Retirement Account Relief Provisions under the CARES Act:
The federal government passed the Coronavirus Aid, Relief and Economic Security (CARES) Act on March 27, 2020. Amongst other provisions, the Act allows for participants of 403b plans to withdraw or take loans from their 403b accounts to help provide financial needs related to COVID-19.
This is a fluid topic; updates and additional information will be provided when it becomes available.
As you review and consider the following, it is advised you work with a personal financial advisor or tax advisor to ensure you understand the tax implications, specifically in regard with the withdrawal option.
TIAA will administer the loans and withdrawals; direct question to them regarding the provisions and processes, 1-800-842-2252.
What WSU retirement plans allow for the loan or withdrawal options?
Loans or withdrawals can only be taken from the Voluntary Investment Plan with TIAA.
The WSURP, PERS, TRS and LEOFF plans currently do not have loan or withdrawal options.
How much can I take as a loan or withdrawal?
For loans, you can take up to $100,000 or the amount of the value of your account, whichever is greater.
For withdrawals, you are able to withdraw up to a combined $100,000 from all eligible plans
What penalties or taxes apply with a CARES Act withdrawal?
The 10% early withdrawal penalty for those under age 59 ½ will be waived, and the 20% mandatory federal income tax will not be initially withheld. Distributions, however, are still subject taxes, paid over a three-year period.
You also can re-contribute what you withdrew within three-year period, and if you do, it will have a positive impact on the taxes.
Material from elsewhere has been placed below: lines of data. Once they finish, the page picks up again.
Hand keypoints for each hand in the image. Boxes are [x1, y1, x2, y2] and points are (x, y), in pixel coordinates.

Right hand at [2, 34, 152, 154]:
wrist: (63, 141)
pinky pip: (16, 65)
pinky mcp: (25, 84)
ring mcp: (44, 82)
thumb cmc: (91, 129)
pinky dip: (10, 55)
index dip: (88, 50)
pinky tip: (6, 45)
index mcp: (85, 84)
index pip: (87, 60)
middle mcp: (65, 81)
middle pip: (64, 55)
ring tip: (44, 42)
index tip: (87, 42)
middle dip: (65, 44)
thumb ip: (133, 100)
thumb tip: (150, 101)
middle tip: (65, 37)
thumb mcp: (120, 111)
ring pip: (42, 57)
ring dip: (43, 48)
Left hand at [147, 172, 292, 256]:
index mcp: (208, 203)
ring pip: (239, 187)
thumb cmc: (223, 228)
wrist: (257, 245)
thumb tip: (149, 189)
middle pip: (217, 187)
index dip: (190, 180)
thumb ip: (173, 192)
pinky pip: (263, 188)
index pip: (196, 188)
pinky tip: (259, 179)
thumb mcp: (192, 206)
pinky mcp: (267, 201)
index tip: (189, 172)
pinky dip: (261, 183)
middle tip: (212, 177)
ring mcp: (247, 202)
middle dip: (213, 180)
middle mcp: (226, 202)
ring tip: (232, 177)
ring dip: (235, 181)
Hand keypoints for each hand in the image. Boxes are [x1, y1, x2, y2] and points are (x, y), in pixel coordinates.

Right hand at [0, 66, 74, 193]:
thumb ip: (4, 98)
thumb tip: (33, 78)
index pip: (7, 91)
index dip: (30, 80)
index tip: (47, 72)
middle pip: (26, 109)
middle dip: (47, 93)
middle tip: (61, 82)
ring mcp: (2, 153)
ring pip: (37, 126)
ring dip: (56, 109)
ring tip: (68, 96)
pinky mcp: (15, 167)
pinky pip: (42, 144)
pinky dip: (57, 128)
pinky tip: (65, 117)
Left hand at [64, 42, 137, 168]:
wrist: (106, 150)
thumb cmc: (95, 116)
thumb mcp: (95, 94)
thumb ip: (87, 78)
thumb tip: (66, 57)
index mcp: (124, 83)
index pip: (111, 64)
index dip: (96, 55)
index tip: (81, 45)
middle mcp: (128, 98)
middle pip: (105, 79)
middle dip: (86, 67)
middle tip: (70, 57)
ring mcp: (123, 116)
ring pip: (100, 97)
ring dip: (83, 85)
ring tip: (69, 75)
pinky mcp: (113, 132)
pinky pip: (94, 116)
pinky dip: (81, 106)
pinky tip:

The re-contributed amounts will not count toward the maximum contribution limit in the year that the funds are recontributed to a tax-deferred retirement account.
You are encouraged to work with a personal financial advisor or tax advisor to ensure you understand the tax implications.
When can I pursue this?
For Loans, now through September 23, 2020.
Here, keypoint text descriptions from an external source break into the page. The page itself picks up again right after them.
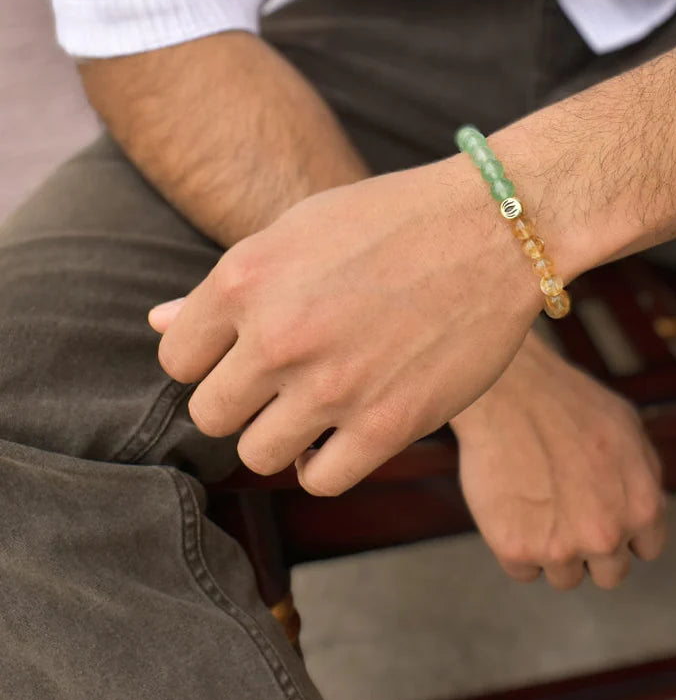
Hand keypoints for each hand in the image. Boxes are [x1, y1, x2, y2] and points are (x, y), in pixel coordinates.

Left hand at [149, 157, 540, 495]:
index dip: (209, 359)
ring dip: (282, 435)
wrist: (492, 228)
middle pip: (211, 415)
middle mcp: (279, 336)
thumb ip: (230, 285)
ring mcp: (333, 385)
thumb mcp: (300, 229)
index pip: (176, 360)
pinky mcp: (387, 424)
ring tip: (318, 405)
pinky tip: (346, 430)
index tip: (244, 353)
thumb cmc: (394, 220)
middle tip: (284, 381)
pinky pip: (319, 479)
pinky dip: (325, 462)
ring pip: (257, 454)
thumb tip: (158, 323)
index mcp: (246, 280)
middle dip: (241, 401)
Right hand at [451, 330, 667, 589]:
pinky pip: (522, 570)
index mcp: (642, 508)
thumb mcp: (629, 429)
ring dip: (553, 550)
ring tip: (536, 503)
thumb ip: (647, 476)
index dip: (624, 530)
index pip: (645, 550)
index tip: (602, 514)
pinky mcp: (516, 550)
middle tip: (567, 511)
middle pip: (608, 574)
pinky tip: (512, 507)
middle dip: (592, 548)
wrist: (509, 391)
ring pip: (564, 576)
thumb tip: (655, 507)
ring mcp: (560, 548)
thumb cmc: (567, 401)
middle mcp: (606, 536)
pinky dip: (516, 546)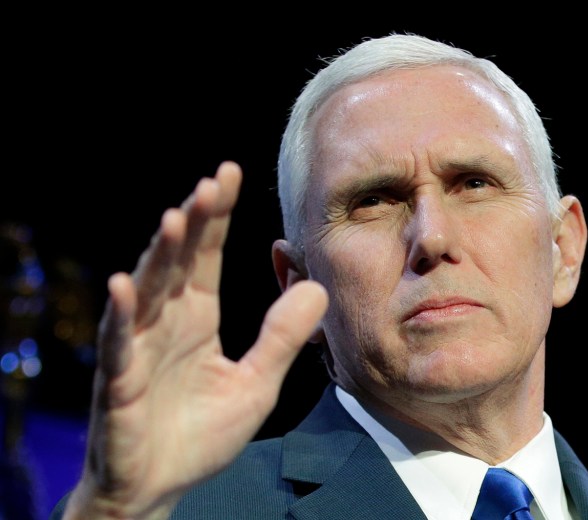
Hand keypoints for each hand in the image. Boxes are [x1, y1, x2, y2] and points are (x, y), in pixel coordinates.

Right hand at [63, 161, 327, 518]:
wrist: (161, 486)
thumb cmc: (202, 434)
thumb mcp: (258, 382)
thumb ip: (283, 336)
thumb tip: (317, 286)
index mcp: (197, 317)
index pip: (206, 257)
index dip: (218, 217)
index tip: (230, 173)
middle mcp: (165, 323)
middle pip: (178, 262)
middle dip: (195, 221)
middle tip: (213, 182)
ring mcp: (140, 349)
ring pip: (148, 292)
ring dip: (160, 256)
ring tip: (178, 218)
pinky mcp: (121, 383)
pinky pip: (120, 345)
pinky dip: (122, 317)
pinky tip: (126, 287)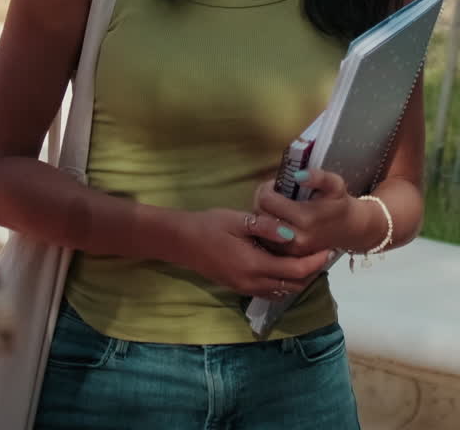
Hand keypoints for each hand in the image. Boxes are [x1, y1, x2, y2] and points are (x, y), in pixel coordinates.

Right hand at [174, 207, 331, 299]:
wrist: (182, 242)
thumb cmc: (209, 226)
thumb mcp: (237, 220)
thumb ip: (265, 227)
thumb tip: (292, 234)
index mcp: (255, 265)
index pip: (295, 270)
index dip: (315, 262)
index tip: (329, 249)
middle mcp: (253, 283)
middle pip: (293, 285)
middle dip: (311, 271)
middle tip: (322, 252)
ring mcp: (246, 288)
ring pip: (282, 290)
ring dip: (299, 278)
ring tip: (308, 258)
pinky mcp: (240, 288)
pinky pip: (270, 290)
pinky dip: (284, 281)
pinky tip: (285, 264)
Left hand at [254, 168, 369, 256]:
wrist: (350, 230)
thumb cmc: (339, 203)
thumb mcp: (335, 184)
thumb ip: (318, 177)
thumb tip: (298, 175)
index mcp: (305, 218)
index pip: (266, 200)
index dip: (266, 188)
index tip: (275, 185)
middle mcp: (296, 238)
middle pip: (260, 215)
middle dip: (261, 201)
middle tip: (272, 194)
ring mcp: (292, 251)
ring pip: (260, 230)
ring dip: (263, 215)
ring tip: (275, 206)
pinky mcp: (289, 258)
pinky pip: (266, 241)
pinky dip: (266, 229)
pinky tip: (277, 220)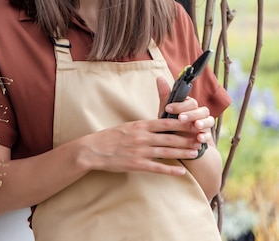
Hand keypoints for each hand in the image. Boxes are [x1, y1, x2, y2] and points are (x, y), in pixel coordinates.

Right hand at [79, 76, 210, 175]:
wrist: (93, 150)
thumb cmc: (110, 137)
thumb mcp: (127, 126)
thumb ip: (144, 126)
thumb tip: (159, 125)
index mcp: (140, 126)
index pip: (166, 122)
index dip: (183, 124)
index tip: (194, 124)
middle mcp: (142, 137)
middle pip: (171, 138)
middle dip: (188, 139)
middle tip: (201, 140)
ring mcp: (140, 151)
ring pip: (167, 152)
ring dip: (184, 153)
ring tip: (196, 153)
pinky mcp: (137, 164)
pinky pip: (158, 167)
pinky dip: (171, 170)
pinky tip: (181, 171)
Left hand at [157, 76, 214, 145]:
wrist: (176, 146)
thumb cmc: (170, 127)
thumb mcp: (165, 113)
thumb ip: (165, 97)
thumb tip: (160, 77)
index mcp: (189, 107)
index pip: (190, 102)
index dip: (180, 105)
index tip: (168, 108)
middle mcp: (198, 115)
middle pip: (202, 110)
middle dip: (191, 114)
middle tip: (180, 119)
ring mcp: (204, 126)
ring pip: (209, 120)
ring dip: (203, 123)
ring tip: (195, 126)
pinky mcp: (206, 137)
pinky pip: (209, 135)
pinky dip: (205, 136)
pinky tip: (199, 138)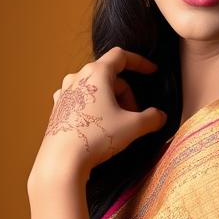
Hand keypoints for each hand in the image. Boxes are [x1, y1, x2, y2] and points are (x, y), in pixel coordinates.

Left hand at [30, 46, 166, 183]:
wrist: (61, 161)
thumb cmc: (96, 137)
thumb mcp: (133, 127)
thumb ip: (152, 118)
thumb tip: (160, 116)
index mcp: (96, 73)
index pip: (121, 56)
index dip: (140, 63)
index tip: (152, 71)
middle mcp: (77, 77)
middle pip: (110, 76)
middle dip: (127, 94)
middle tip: (135, 116)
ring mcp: (64, 93)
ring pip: (95, 89)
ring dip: (111, 101)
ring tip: (118, 123)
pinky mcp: (58, 109)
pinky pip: (82, 101)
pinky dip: (96, 109)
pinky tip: (99, 126)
For Withdrawals, now through December 31, 2020.
Who is eligible for loans or withdrawals?
Any individual who:
- has been diagnosed with COVID-19
- has a spouse or dependent who has been diagnosed with COVID-19
- suffers financial consequences as a result of quarantine, employment furlough, lay-offs, reduced work hours or cannot work due to lack of child care as a result of coronavirus
- Anyone who experiences a financial loss to an individually-owned or operated business that is caused by a closing or reduction of hours due to coronavirus
How do I certify I meet the eligibility criterion?
You will work directly with TIAA on these requests, and will not need to provide anything to Washington State University to pursue these requests.
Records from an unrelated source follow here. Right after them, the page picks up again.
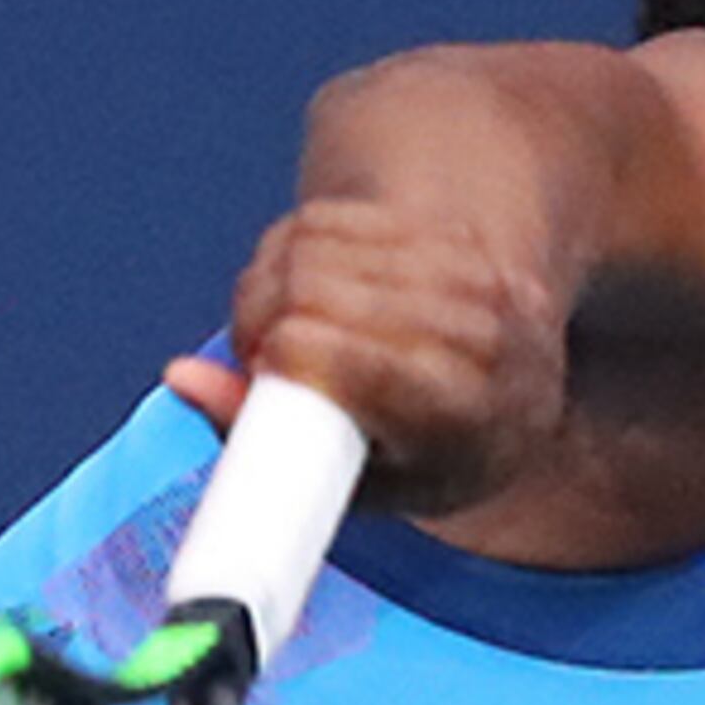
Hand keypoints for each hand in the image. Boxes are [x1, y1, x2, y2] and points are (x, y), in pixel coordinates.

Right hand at [162, 191, 564, 518]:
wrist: (522, 397)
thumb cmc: (427, 458)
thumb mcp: (359, 484)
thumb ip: (262, 439)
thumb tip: (182, 376)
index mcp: (466, 421)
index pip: (344, 355)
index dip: (284, 353)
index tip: (268, 369)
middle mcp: (483, 341)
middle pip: (314, 288)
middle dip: (263, 315)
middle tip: (261, 354)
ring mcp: (475, 279)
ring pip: (316, 246)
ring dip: (275, 280)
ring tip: (286, 324)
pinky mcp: (452, 235)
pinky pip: (334, 220)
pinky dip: (303, 249)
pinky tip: (316, 286)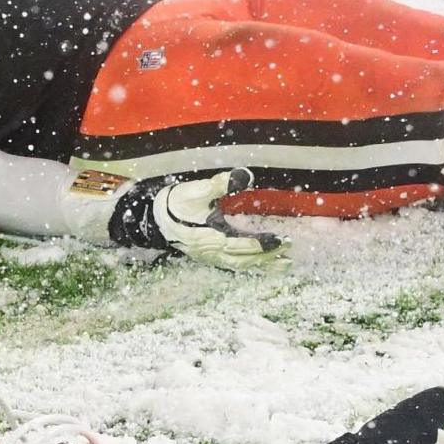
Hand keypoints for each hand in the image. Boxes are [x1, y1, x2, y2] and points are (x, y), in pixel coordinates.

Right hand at [117, 168, 288, 271]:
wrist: (155, 218)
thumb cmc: (176, 204)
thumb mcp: (196, 191)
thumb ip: (220, 184)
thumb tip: (243, 175)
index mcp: (211, 238)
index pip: (242, 245)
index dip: (262, 244)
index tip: (281, 241)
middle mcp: (212, 252)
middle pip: (245, 260)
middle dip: (268, 257)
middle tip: (288, 253)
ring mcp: (210, 257)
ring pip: (240, 266)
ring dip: (262, 266)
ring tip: (282, 266)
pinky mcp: (208, 258)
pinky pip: (233, 266)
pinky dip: (250, 267)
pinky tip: (261, 265)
WSU does not know what sort of information TIAA will be requesting to support your request. You will need to contact TIAA directly to learn what is needed.
How do I contact TIAA to pursue a loan or withdrawal?
Can I stop contributing to my retirement plan during this challenging time?
You are not able to stop contributions to the WSURP, PERS, TRS or LEOFF plan.
If you are participating in in the VIP with TIAA, or the Deferred Compensation Plan, you can stop/start or change those contributions at any time.
To make changes or stop contributions:
- For the VIP: complete the Salary Reduction Agreement Form and submit by PDF or photo attachment to firstname.lastname@example.org.
- For DCP: Logon to your DCP Account and request the change. You can also call DCP at 1-888-327-5596.
I’m a retired WSURP participant. Am I required to take a required minimum distribution (RMD) from my retirement account this year?
No. Required minimum distributions can be waived for 2020. If you are set up for a scheduled RMD and you do not want to take it for 2020, contact TIAA.
I turned 70½ last year and am supposed to take my first RMD on April 1, 2020. Am I still required to take this distribution?
No. All required minimum distributions for defined contribution plans have been waived for 2020, including your first RMD (provided that you had not already taken the distribution before January 1, 2020).
Also, under the normal rules you would not be required to take the RMD if you are an active faculty or staff member contributing to the retirement accounts. Your trigger for being required to take the RMD would be the April following your last year of employment.